What happened in Maxwell’s trial?
During Maxwell’s month-long high-profile trial in a packed Manhattan federal court, a jury heard the testimony of four women who said they were sexually abused as teenagers at Epstein’s homes in Florida, New York and Mexico.
Maxwell was found guilty of five of the six counts she had been charged with, including transporting a minor with the intent to engage in criminal sexual activity and conspiracy to commit sex trafficking of minors. She was found not guilty of enticing a minor to travel to engage in illegal sex acts.
The socialite, who was Epstein’s former girlfriend, faces up to 65 years in prison and had been expected to appeal her conviction. The US government, which prosecuted the case, has said that a sentence date should be set for three to four months’ time.
What have the jurors revealed since?
Two jurors have spoken out in the past few weeks about how they shared their own experience of being sexually abused during deliberations.
The first one, who asked to be identified only by his first and middle names, Scotty David, told reporters he shared his experience with other jurors when they were uncertain about the accuracy of two of the accusers’ testimonies they had heard.
He said that he remembered the most important elements of what happened to him, but not every single detail. That swayed some jurors, he said. Scotty has since hired lawyer Todd Spodek to represent him.
A second juror, who spoke to The New York Times on condition of anonymity, emerged soon after to say she too had shared her experience of abuse as jurors deliberated on whether to convict Maxwell or not.
What do Maxwell’s lawyers say?
After Scotty David revealed he was a victim of sexual abuse, Maxwell’s lawyers called for a new trial, with Christian Everdell writing to Judge Alison Nathan, who oversaw the case, to say there were “incontrovertible grounds” for the conviction to be overturned and for his client to be granted the chance of a retrial.

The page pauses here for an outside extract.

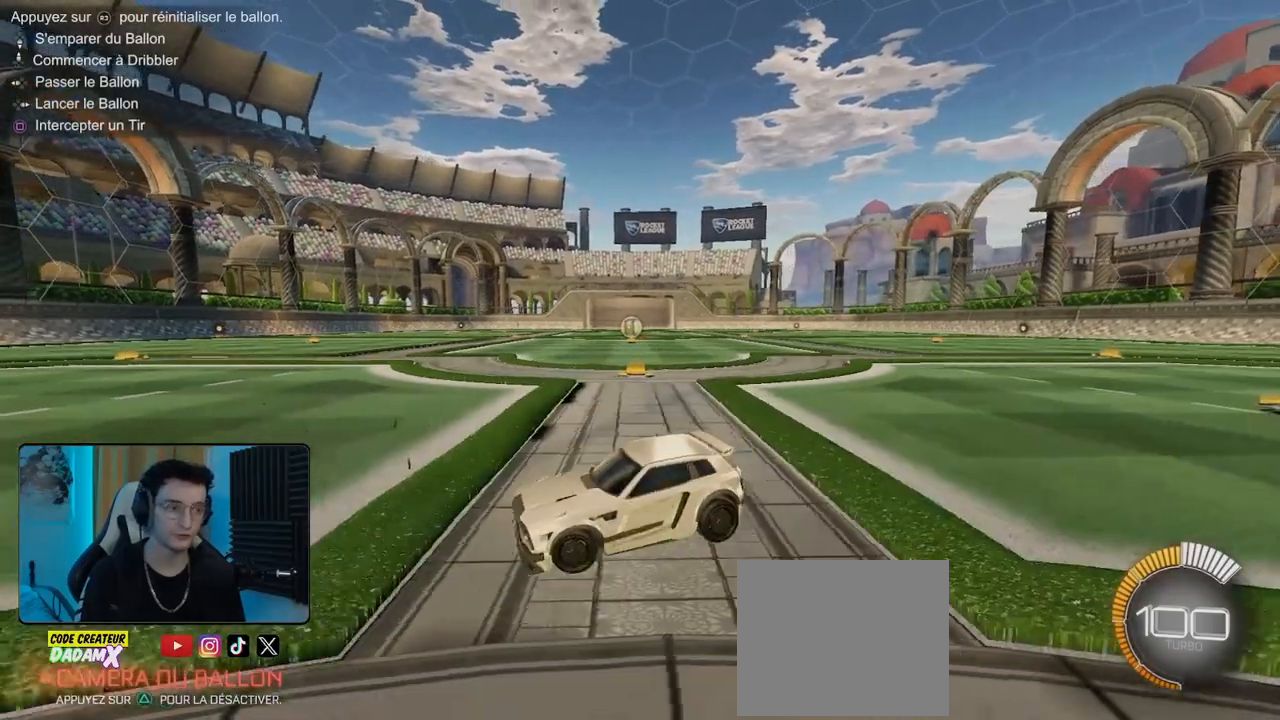
{"buttons": [], "left_stick": "down", "events": [[60, "L2", "up"], [120, "left_stick", "down"], [260, "CROSS", "down"], [320, "CROSS", "up"], [400, "CROSS", "down"], [500, "CROSS", "up"]]}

He called the matter “an issue of pressing importance,” saying disclosures by the juror “influenced the deliberations and convinced other members of the jury to convict Ms Maxwell.” Mr Everdell filed the letter shortly after asking Judge Nathan to open an inquiry into the juror’s statements.
The judge’s decision on whether a new trial is warranted could hinge on how the juror responded to questions during jury selection about his experiences with sexual abuse, which legal experts said was a key question that defence lawyers were looking at to weed out potentially biased jurors.
Scotty David told Reuters on Tuesday he “flew through” the form and did not remember a question asking him if he was a victim of sexual abuse.
Will she get a new trial?
The prosecution said it would be willing to drop Maxwell’s outstanding charges of perjury if her conviction for sex trafficking were upheld.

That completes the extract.